Piperidine alkaloids are identified by their saturated heterocyclic ring, i.e., piperidine nucleus. The best known piperidine alkaloid poisons are those of poison hemlock, Conium maculatum. Socrates is reputed to have been killed with a poison hemlock extract. There are at least 5 naturally occuring conium alkaloids. .
Poison hemlock is native to Europe. However, it is now widely distributed across the United States, especially in the Northern states. It is common along roadsides, hiking trails, ditches and field borders.
Poison Hemlock can grow to be about 6 to 10 ft. tall. It has leaves and white flowerheads resembling those of parsnips, carrots, and water hemlock. It has a fleshy, white taproot, a main stem with characteristic light red spots and a disagreeable smell. All plant parts are poisonous. However, the seeds contain the highest concentration of poison. The conium alkaloids are volatile and can even cause toxic reactions when inhaled.
Water hemlock does not have the same main taproot and stem. Instead, water hemlock has a branching, tuberous root stalk similar to that of a dahlia plant. The lower part of the stem of water hemlock is divided into chambers which contain its toxicant. Poison Hemlock is also commonly confused with wild carrot, cow parsnip, etc. Human deaths have occurred from harvesting and consuming the roots as wild carrots or parsnips. The stems should always be checked for red mottling. However, this characteristic is not always readily apparant.
More information describing this plant can be found under its listing in the Canadian Poisonous Plants Information System, courtesy of Derek B. Munro.
Conium alkaloids acutely affect the nervous system. Livestock progress from:
- nervousness -->
- trembling -->
- incoordination -->
- dilated pupils -->
- weak heartbeat -->
- cold extremities -->
- coma -->
- to death by respiratory failure.
-Conium Alkaloids are teratogenic agents.
- Swine (1g of C. maculatum seed/kg lw given orally) - Lethal
- Cattle (3.3 mg coniine/kg lw given orally) - Severe toxic signs
- Horses (15.5 mg coniine/kg lw given orally) - Severe toxic signs
- Sheep (44 mg coniine/kg lw given orally) - Moderate toxic signs
Fresh plant is enthusiastically consumed by pigs in feed trials. Third eyelid expands over entire eye about 15 minutes after poisoning causing temporary blindness. Weakness, trembling, and lethargy are observed. Both seeds and foliage are teratogenic in swine causing cleft palates in piglets exposed at 30 to 45 days gestation, and arthroryposis, scoliosis, hydrocephalus, and severe contraction of fetlock joints in piglets exposed at 43 to 61 days gestation.
Cattle are about ten times more vulnerable than sheep apparantly because of differences in liver metabolism. An injectable dose of 16 mg coiinine/kg live weight is lethal in cows. Field trials have induced crooked calf disease in the offspring of cows fed poison hemlock or dosed with conium alkaloids, implicating poison hemlock as a likely cause of deformed calves on ranges with no lupine herbage present.

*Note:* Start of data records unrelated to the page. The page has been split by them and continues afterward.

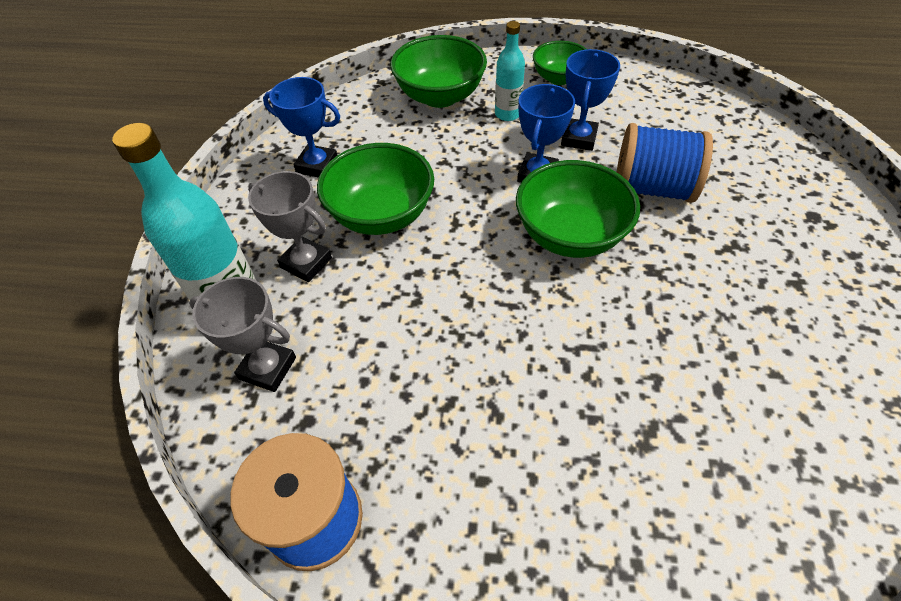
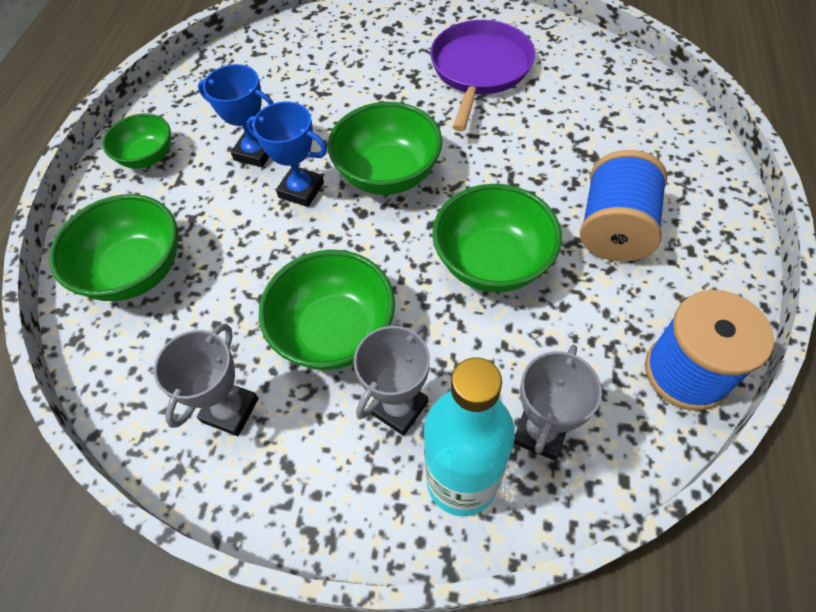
camera: 85 degrees left, 5 degrees up
(317, 165) = (230, 410): blue trophy -> grey trophy
(460, 329) = (492, 262): none -> green bowl
(507, 114) = (195, 207): turquoise bottle -> none
(652, 188) = (338, 112): blue spool -> blue spool (614, 229)
(775, 312) = (479, 69): none -> purple pan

Although horses are readily poisoned by poison hemlock, field trials thus far have not been able to induce teratogenic responses in pregnant mares poisoned with conium alkaloids, indicating that the horse fetus may be resistant to these toxins.
Signs of poisoning in sheep are restlessness, followed by tremors and ataxia. The lethal dose for sheep is @ 240 mg coiinine/kg live weight. Their resistance to poisoning when compared to cattle is attributed to species differences in liver metabolism. Research indicates that poison hemlock is not teratogenic in sheep.
Swine paddocks should be monitored for poison hemlock because swine will readily eat it. Poison hemlock is not highly palatable to cattle, horses, and sheep and rarely will they eat a toxic amount of it if more palatable vegetation is available on the range. Because conium alkaloids are teratogenic to cattle, care should be taken that cows in the first 3 mo of pregnancy not be grazed on sparse pastures with an appreciable population of poison hemlock. The seeds contain the highest concentration of toxicants. Therefore, feed grain can potentially be contaminated with poison hemlock. Although, herbicides and routine cultivation severely reduce the amount of poison hemlock in grain fields, seed contamination is still a potential danger in unsprayed or newly established grain fields.